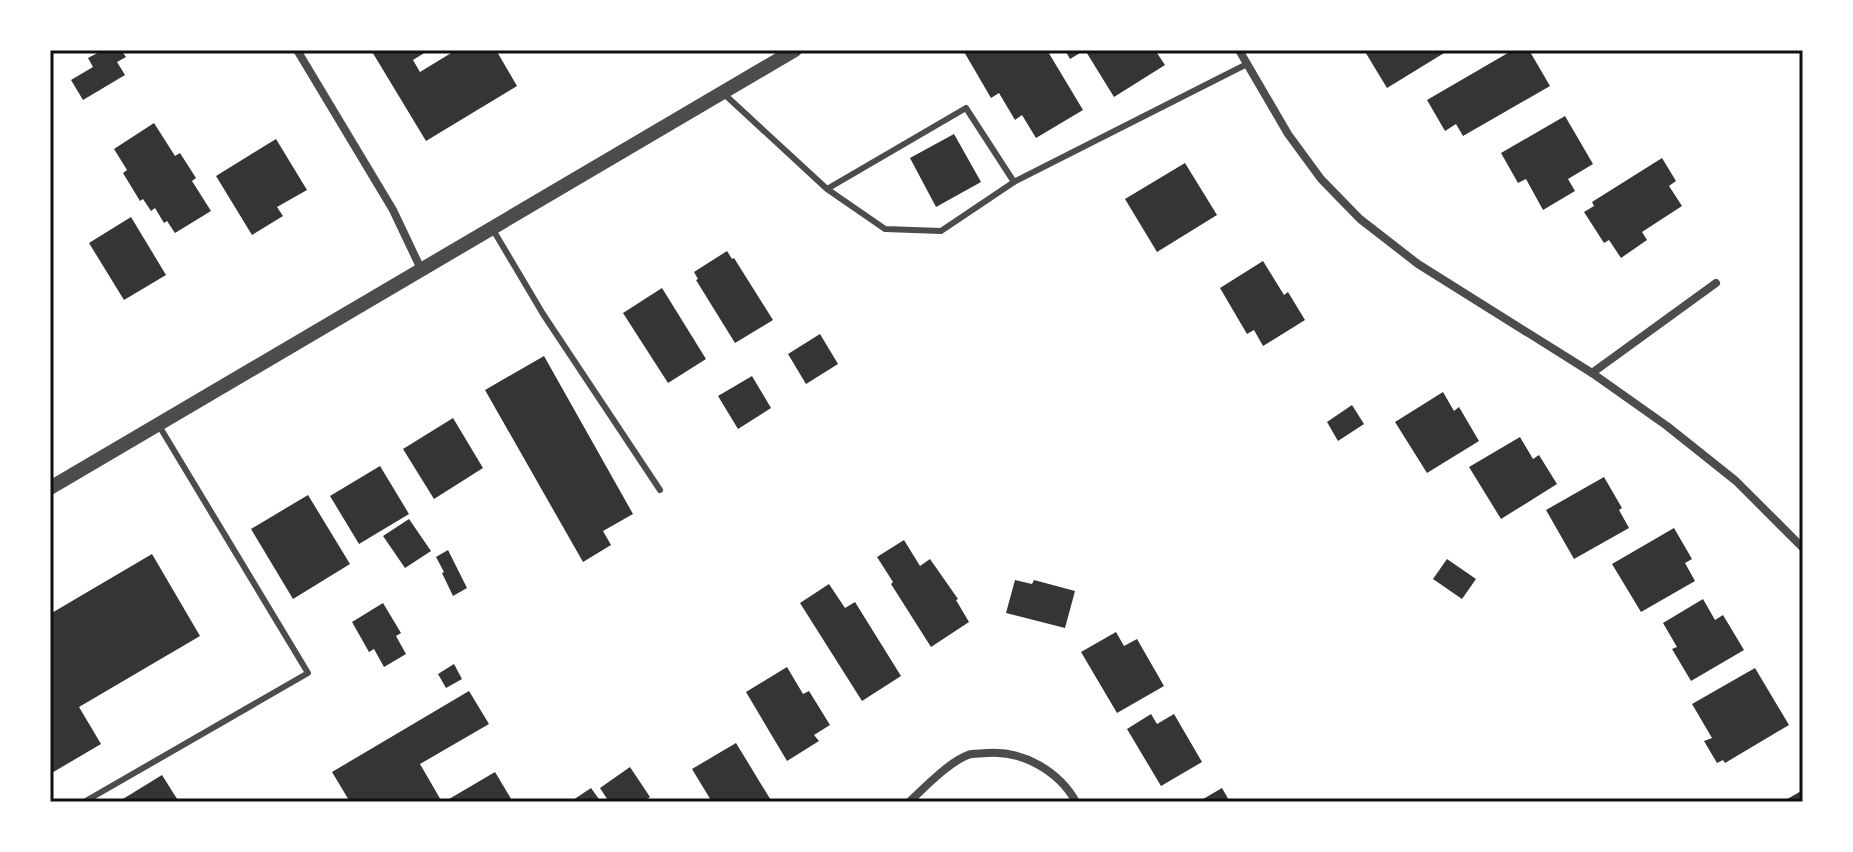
<svg xmlns="http://www.w3.org/2000/svg" width="1853" height="852" font-family="'Nunito Sans',sans-serif">
  <style>
    .building { fill: #353535 }
    .lines { fill: none; stroke-linecap: round; stroke-linejoin: round }
    .service { stroke: #4c4c4c; stroke-width: 6 }
    .minor { stroke: #4c4c4c; stroke-width: 8 }
    .tertiary { stroke: #4c4c4c; stroke-width: 14 }
    .neatline { fill: none; stroke: #111; stroke-width: 3 }
  </style>
  <rect width="100%" height="100%" fill="#fff"/>
  <g class="building">
    <path d="M103,50H121L126,57L117,62L125,75L83,100L71,80L93,67L88,58Z"/>
    <path d="M371,50H429L413,60L420,72L456,50H496L517,86L426,141Z"/>
    <path d="M963,50H1047L1083,110L1036,138L1022,115L1015,120L999,93L991,98Z"/>
    <path d="M1065,50H1155L1165,65L1114,97L1085,50L1070,59Z"/>
    <path d="M1364,50H1449L1387,88Z"/>
    <path d="M1513,50H1529L1550,86L1463,136L1456,124L1445,131L1427,100Z"/>
    <path d="M1565,116L1593,164L1568,179L1575,191L1543,210L1526,179L1518,183L1501,153Z"/>
    <path d="M154,123L175,156L180,153L196,178L192,181L211,211L175,233L167,221L164,223L155,208L151,211L143,199L140,201L123,173L127,170L114,149Z"/>
    <path d="M954,134L981,182L936,207L910,158Z"/>
    <path d="M276,139L307,190L277,207L283,216L252,235L216,176Z"/>
    <path d="M1662,158L1676,181L1669,186L1682,206L1642,232L1647,240L1621,258L1609,240L1604,243L1584,212L1594,206L1592,202Z"/>
    <path d="M1185,163L1217,215L1157,252L1125,199Z"/>
    <path d="M131,217L166,275L124,300L89,243Z"/>
    <path d="M727,251L732,259L734,258L773,320L735,343L696,280L698,279L694,272Z"/>
    <path d="M1263,261L1284,295L1288,292L1305,320L1263,346L1254,330L1247,334L1220,288Z"/>
    <path d="M662,288L706,359L668,383L623,313Z"/>
    <path d="M820,334L838,364L806,384L788,354Z"/>
    <path d="M544,356L633,514L603,531L611,545L583,562L485,390Z"/>
    <path d="M752,376L771,408L738,429L718,396Z"/>
    <path d="M1443,392L1454,411L1459,407L1479,441L1427,473L1395,422Z"/>
    <path d="M1352,405L1364,424L1338,441L1327,422Z"/>
    <path d="M453,418L483,468L434,499L403,449Z"/>
    <path d="M1520,437L1533,459L1539,455L1557,484L1501,519L1469,467Z"/>
    <path d="M380,466L409,514L359,544L330,496Z"/>
    <path d="M1604,477L1622,508L1619,510L1629,528L1574,559L1546,510Z"/>
    <path d="M308,495L350,564L293,599L251,529Z"/>
    <path d="M409,519L431,551L405,568L383,536Z"/>
    <path d="M1674,528L1692,559L1685,563L1695,581L1641,612L1612,564Z"/>
    <path d="M904,540L920,566L930,559L958,599L956,600L969,622L931,647L891,584L893,582L877,557Z"/>
    <path d="M448,550L467,588L453,596L442,573L444,572L436,557Z"/>
    <path d="M152,554L200,636L79,707L101,744L50,774V614Z"/>
    <path d="M1447,559L1476,579L1462,599L1433,579Z"/>
    <path d="M1015,580L1032,584L1034,580L1075,591L1065,628L1006,613Z"/>
    <path d="M829,584L845,608L855,602L901,676L862,701L800,603Z"/>
    <path d="M1703,599L1715,620L1723,615L1744,650L1691,681L1672,649L1677,647L1663,623Z"/>
    <path d="M383,603L401,633L396,636L406,654L384,667L374,649L369,652L352,622Z"/>
    <path d="M1116,632L1124,646L1137,639L1164,686L1117,713L1081,652Z"/>
    <path d="M454,664L462,679L446,688L438,674Z"/>
    <path d="M787,667L803,694L809,691L830,725L814,735L819,741L787,761L746,692Z"/>
    <path d="M1755,668L1789,725L1725,763L1723,760L1717,763L1704,741L1712,738L1692,704Z"/>
    <path d="M469,691L489,724L420,764L442,802H350L332,772Z"/>
    <path d="M1151,714L1157,724L1174,714L1202,762L1161,786L1127,729Z"/>
    <path d="M736,743L772,802H712L692,769Z"/>
    <path d="M630,767L650,797L643,802H609L600,788Z"/>
    <path d="M495,772L513,802H444Z"/>
    <path d="M162,775L179,802H118Z"/>
    <path d="M591,788L601,802H570Z"/>
    <path d="M1222,788L1230,802H1198Z"/>
    <path d="M1803,790V802H1782Z"/>
  </g>
  <g class="lines">
    <g class="service">
      <path d="M723,93L827,189L885,229L941,231L1014,182L966,108L827,189"/>
      <path d="M1014,182L1247,64"/>
      <path d="M492,228L543,314L660,490"/>
      <path d="M84,802L308,673L158,424"/>
    </g>
    <g class="minor">
      <path d="M297,50L393,210L421,269"/>
      <path d="M1239,50L1288,134L1321,179L1360,219L1418,264L1592,373L1667,426L1736,481L1803,548"/>
      <path d="M1592,373L1716,283"/>
      <path d="M909,802C924,788 949,762 968,755C973,753 981,754 987,753C1022,750 1059,771 1076,802"/>
    </g>
    <path class="tertiary" d="M50,488L795,50"/>
  </g>
  <rect width="1853" height="852" fill="none" stroke="#ffffff" stroke-width="104"/>
  <rect x="52" y="52" width="1749" height="748" class="neatline"/>
</svg>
-.-.-
> **Goal of the exercise**:
Please output the material as written, apart from the images.

> **Completed exercise**:
<svg xmlns="http://www.w3.org/2000/svg" width="1853" height="852" font-family="'Nunito Sans',sans-serif">
  <style>
    .building { fill: #353535 }
    .lines { fill: none; stroke-linecap: round; stroke-linejoin: round }
    .service { stroke: #4c4c4c; stroke-width: 6 }
    .minor { stroke: #4c4c4c; stroke-width: 8 }
    .tertiary { stroke: #4c4c4c; stroke-width: 14 }
    .neatline { fill: none; stroke: #111; stroke-width: 3 }
  </style>
  <rect width="100%" height="100%" fill="#fff"/>
  <g class="building">
    <path d="M103,50H121L126,57L117,62L125,75L83,100L71,80L93,67L88,58Z"/>
    <path d="M371,50H429L413,60L420,72L456,50H496L517,86L426,141Z"/>
    <path d="M963,50H1047L1083,110L1036,138L1022,115L1015,120L999,93L991,98Z"/>
    <path d="M1065,50H1155L1165,65L1114,97L1085,50L1070,59Z"/>
    <path d="M1364,50H1449L1387,88Z"/>
    <path d="M1513,50H1529L1550,86L1463,136L1456,124L1445,131L1427,100Z"/>
    <path d="M1565,116L1593,164L1568,179L1575,191L1543,210L1526,179L1518,183L1501,153Z"/>
    <path d="M154,123L175,156L180,153L196,178L192,181L211,211L175,233L167,221L164,223L155,208L151,211L143,199L140,201L123,173L127,170L114,149Z"/>
    <path d="M954,134L981,182L936,207L910,158Z"/>
    <path d="M276,139L307,190L277,207L283,216L252,235L216,176Z"/>
    <path d="M1662,158L1676,181L1669,186L1682,206L1642,232L1647,240L1621,258L1609,240L1604,243L1584,212L1594,206L1592,202Z"/>
    <path d="M1185,163L1217,215L1157,252L1125,199Z"/>
    <path d="M131,217L166,275L124,300L89,243Z"/>
    <path d="M727,251L732,259L734,258L773,320L735,343L696,280L698,279L694,272Z"/>
    <path d="M1263,261L1284,295L1288,292L1305,320L1263,346L1254,330L1247,334L1220,288Z"/>
    <path d="M662,288L706,359L668,383L623,313Z"/>
    <path d="M820,334L838,364L806,384L788,354Z"/>
    <path d="M544,356L633,514L603,531L611,545L583,562L485,390Z"/>
    <path d="M752,376L771,408L738,429L718,396Z"/>
    <path d="M1443,392L1454,411L1459,407L1479,441L1427,473L1395,422Z"/>
    <path d="M1352,405L1364,424L1338,441L1327,422Z"/>
    <path d="M453,418L483,468L434,499L403,449Z"/>
    <path d="M1520,437L1533,459L1539,455L1557,484L1501,519L1469,467Z"/>
    <path d="M380,466L409,514L359,544L330,496Z"/>
    <path d="M1604,477L1622,508L1619,510L1629,528L1574,559L1546,510Z"/>
    <path d="M308,495L350,564L293,599L251,529Z"/>
    <path d="M409,519L431,551L405,568L383,536Z"/>
    <path d="M1674,528L1692,559L1685,563L1695,581L1641,612L1612,564Z"/>
    <path d="M904,540L920,566L930,559L958,599L956,600L969,622L931,647L891,584L893,582L877,557Z"/>
    <path d="M448,550L467,588L453,596L442,573L444,572L436,557Z"/>
    <path d="M152,554L200,636L79,707L101,744L50,774V614Z"/>
    <path d="M1447,559L1476,579L1462,599L1433,579Z"/>
    <path d="M1015,580L1032,584L1034,580L1075,591L1065,628L1006,613Z"/>
    <path d="M829,584L845,608L855,602L901,676L862,701L800,603Z"/>
    <path d="M1703,599L1715,620L1723,615L1744,650L1691,681L1672,649L1677,647L1663,623Z"/>
    <path d="M383,603L401,633L396,636L406,654L384,667L374,649L369,652L352,622Z"/>
    <path d="M1116,632L1124,646L1137,639L1164,686L1117,713L1081,652Z"/>
    <path d="M454,664L462,679L446,688L438,674Z"/>
    <path d="M787,667L803,694L809,691L830,725L814,735L819,741L787,761L746,692Z"/>
    <path d="M1755,668L1789,725L1725,763L1723,760L1717,763L1704,741L1712,738L1692,704Z"/>
    <path d="M469,691L489,724L420,764L442,802H350L332,772Z"/>
    <path d="M1151,714L1157,724L1174,714L1202,762L1161,786L1127,729Z"/>
    <path d="M736,743L772,802H712L692,769Z"/>
    <path d="M630,767L650,797L643,802H609L600,788Z"/>
    <path d="M495,772L513,802H444Z"/>
    <path d="M162,775L179,802H118Z"/>
    <path d="M591,788L601,802H570Z"/>
    <path d="M1222,788L1230,802H1198Z"/>
    <path d="M1803,790V802H1782Z"/>
  </g>
  <g class="lines">
    <g class="service">
      <path d="M723,93L827,189L885,229L941,231L1014,182L966,108L827,189"/>
      <path d="M1014,182L1247,64"/>
      <path d="M492,228L543,314L660,490"/>
      <path d="M84,802L308,673L158,424"/>
    </g>
    <g class="minor">
      <path d="M297,50L393,210L421,269"/>
      <path d="M1239,50L1288,134L1321,179L1360,219L1418,264L1592,373L1667,426L1736,481L1803,548"/>
      <path d="M1592,373L1716,283"/>
      <path d="M909,802C924,788 949,762 968,755C973,753 981,754 987,753C1022,750 1059,771 1076,802"/>
    </g>
    <path class="tertiary" d="M50,488L795,50"/>
  </g>
  <rect width="1853" height="852" fill="none" stroke="#ffffff" stroke-width="104"/>
  <rect x="52" y="52" width="1749" height="748" class="neatline"/>
</svg>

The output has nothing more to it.